Every record must appear in your reply exactly as written.
───
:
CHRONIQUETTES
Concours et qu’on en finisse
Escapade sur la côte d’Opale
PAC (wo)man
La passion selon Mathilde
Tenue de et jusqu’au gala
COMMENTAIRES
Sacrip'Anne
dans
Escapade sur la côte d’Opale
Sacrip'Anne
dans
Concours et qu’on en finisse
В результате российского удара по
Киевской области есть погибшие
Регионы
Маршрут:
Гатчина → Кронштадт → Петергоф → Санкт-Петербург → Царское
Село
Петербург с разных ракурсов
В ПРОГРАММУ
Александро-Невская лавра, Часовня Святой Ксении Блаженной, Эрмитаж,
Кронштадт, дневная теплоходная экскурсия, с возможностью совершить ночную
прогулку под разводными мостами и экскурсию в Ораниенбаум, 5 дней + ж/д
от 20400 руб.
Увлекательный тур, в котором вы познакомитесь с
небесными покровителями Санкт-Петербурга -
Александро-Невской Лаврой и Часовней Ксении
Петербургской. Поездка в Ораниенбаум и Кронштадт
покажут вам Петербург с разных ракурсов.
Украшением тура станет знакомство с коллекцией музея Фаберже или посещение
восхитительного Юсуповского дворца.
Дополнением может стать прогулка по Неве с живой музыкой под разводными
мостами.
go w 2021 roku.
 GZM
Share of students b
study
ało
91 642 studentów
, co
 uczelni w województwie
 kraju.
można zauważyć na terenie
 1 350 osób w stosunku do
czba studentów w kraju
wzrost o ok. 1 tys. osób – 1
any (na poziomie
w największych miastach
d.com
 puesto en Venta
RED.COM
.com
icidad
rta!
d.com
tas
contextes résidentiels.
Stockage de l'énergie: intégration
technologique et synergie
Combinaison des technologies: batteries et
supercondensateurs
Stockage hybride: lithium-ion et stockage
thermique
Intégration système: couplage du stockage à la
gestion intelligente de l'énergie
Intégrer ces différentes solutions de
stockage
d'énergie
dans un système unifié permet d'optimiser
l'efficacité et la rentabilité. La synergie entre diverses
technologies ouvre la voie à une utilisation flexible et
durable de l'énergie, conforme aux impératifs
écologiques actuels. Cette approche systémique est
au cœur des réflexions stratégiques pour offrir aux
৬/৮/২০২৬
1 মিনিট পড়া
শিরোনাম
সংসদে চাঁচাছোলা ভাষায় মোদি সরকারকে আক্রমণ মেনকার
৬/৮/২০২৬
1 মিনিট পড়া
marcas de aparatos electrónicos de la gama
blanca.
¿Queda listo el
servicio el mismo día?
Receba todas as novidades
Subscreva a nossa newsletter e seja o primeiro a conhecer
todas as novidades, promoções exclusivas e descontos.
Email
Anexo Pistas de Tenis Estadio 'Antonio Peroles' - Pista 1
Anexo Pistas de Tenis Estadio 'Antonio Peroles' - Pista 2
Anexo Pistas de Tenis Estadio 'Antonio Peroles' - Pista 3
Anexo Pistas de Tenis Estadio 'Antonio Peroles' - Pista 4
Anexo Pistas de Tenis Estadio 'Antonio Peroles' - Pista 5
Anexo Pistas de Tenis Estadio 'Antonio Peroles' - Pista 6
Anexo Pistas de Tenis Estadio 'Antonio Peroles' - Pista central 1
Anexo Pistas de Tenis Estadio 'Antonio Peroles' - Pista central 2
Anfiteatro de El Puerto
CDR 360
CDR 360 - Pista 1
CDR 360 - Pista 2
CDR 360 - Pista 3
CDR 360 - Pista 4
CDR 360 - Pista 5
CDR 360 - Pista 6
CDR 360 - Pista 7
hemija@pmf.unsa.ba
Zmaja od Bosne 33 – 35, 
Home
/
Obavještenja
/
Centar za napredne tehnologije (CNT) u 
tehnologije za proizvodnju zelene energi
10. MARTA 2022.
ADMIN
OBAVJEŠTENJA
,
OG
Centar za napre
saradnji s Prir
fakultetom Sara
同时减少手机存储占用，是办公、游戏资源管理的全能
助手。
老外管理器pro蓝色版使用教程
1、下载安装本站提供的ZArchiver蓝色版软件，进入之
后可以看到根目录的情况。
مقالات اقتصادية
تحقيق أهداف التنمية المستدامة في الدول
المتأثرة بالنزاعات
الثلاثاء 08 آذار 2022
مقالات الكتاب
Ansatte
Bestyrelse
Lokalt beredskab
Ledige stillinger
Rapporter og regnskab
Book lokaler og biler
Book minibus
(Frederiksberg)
───
» RESPONSE:
:
CHRONIQUETTES
Concours et qu’on en finisse
Escapade sur la côte d’Opale
PAC (wo)man
La passion selon Mathilde
Tenue de et jusqu’au gala
COMMENTAIRES
Sacrip'Anne
dans
Escapade sur la côte d’Opale
Sacrip'Anne
dans
Concours et qu’on en finisse
В результате российского удара по
Киевской области есть погибшие
Регионы
Маршрут:
Гатчина → Кронштадт → Петергоф → Санкт-Петербург → Царское
Село
Петербург с разных ракурсов
В ПРОГРАММУ
Александро-Невская лавра, Часовня Святой Ксении Блаженной, Эрмитаж,
Кронштадт, дневная теплоходная экскурсия, с возможностью совершить ночную
прогулку под разводными мостами и экскурсию в Ораниенбаум, 5 дней + ж/д
от 20400 руб.
Увлекательный тур, в котором вы познакомитесь с
небесными покровителями Санкт-Петербурга -
Александро-Невской Лаврой и Часовней Ксении
Петербургской. Поездка в Ораниенбаум и Кронштадт
покажут вам Петербург с разных ракурсов.
Украшением тура станет знакомство с коллекцией музея Фаберже или посещение
восхитительного Юсуповского дворца.
Дополнением может стать прогулка по Неве с живой музыкой под разводными
мостами.
go w 2021 roku.
 GZM
Share of students b
study
ało
91 642 studentów
, co
 uczelni w województwie
 kraju.
można zauważyć na terenie
 1 350 osób w stosunku do
czba studentów w kraju
wzrost o ok. 1 tys. osób – 1
any (na poziomie
w największych miastach
d.com
 puesto en Venta
RED.COM
.com
icidad
rta!
d.com
tas
contextes résidentiels.
Stockage de l'énergie: intégration
technologique et synergie
Combinaison des technologies: batteries et
supercondensateurs
Stockage hybride: lithium-ion et stockage
thermique
Intégration système: couplage du stockage à la
gestion intelligente de l'énergie
Intégrer ces différentes solutions de
stockage
d'énergie
dans un système unifié permet d'optimiser
l'efficacité et la rentabilité. La synergie entre diverses
technologies ouvre la voie à une utilisation flexible et
durable de l'énergie, conforme aux impératifs
écologiques actuels. Cette approche systémique est
au cœur des réflexions stratégiques pour offrir aux
৬/৮/২০২৬
1 মিনিট পড়া
শিরোনাম
সংসদে চাঁচাছোলা ভাষায় মোদি সরকারকে আক্রমণ মেনকার
৬/৮/২০২৬
1 মিনিট পড়া
marcas de aparatos electrónicos de la gama
blanca.
¿Queda listo el
servicio el mismo día?
Receba todas as novidades
Subscreva a nossa newsletter e seja o primeiro a conhecer
todas as novidades, promoções exclusivas e descontos.
Email
Anexo Pistas de Tenis Estadio 'Antonio Peroles' - Pista 1
Anexo Pistas de Tenis Estadio 'Antonio Peroles' - Pista 2
Anexo Pistas de Tenis Estadio 'Antonio Peroles' - Pista 3
Anexo Pistas de Tenis Estadio 'Antonio Peroles' - Pista 4
Anexo Pistas de Tenis Estadio 'Antonio Peroles' - Pista 5
Anexo Pistas de Tenis Estadio 'Antonio Peroles' - Pista 6
Anexo Pistas de Tenis Estadio 'Antonio Peroles' - Pista central 1
Anexo Pistas de Tenis Estadio 'Antonio Peroles' - Pista central 2
Anfiteatro de El Puerto
CDR 360
CDR 360 - Pista 1
CDR 360 - Pista 2
CDR 360 - Pista 3
CDR 360 - Pista 4
CDR 360 - Pista 5
CDR 360 - Pista 6
CDR 360 - Pista 7
hemija@pmf.unsa.ba
Zmaja od Bosne 33 – 35, 
Home
/
Obavještenja
/
Centar za napredne tehnologije (CNT) u 
tehnologije za proizvodnju zelene energi
10. MARTA 2022.
ADMIN
OBAVJEŠTENJA
,
OG
Centar za napre
saradnji s Prir
fakultetom Sara
同时减少手机存储占用，是办公、游戏资源管理的全能
助手。
老外管理器pro蓝色版使用教程
1、下载安装本站提供的ZArchiver蓝色版软件，进入之
后可以看到根目录的情况。
مقالات اقتصادية
تحقيق أهداف التنمية المستدامة في الدول
المتأثرة بالنزاعات
الثلاثاء 08 آذار 2022
مقالات الكتاب
Ansatte
Bestyrelse
Lokalt beredskab
Ledige stillinger
Rapporter og regnskab
Book lokaler og biler
Book minibus
(Frederiksberg)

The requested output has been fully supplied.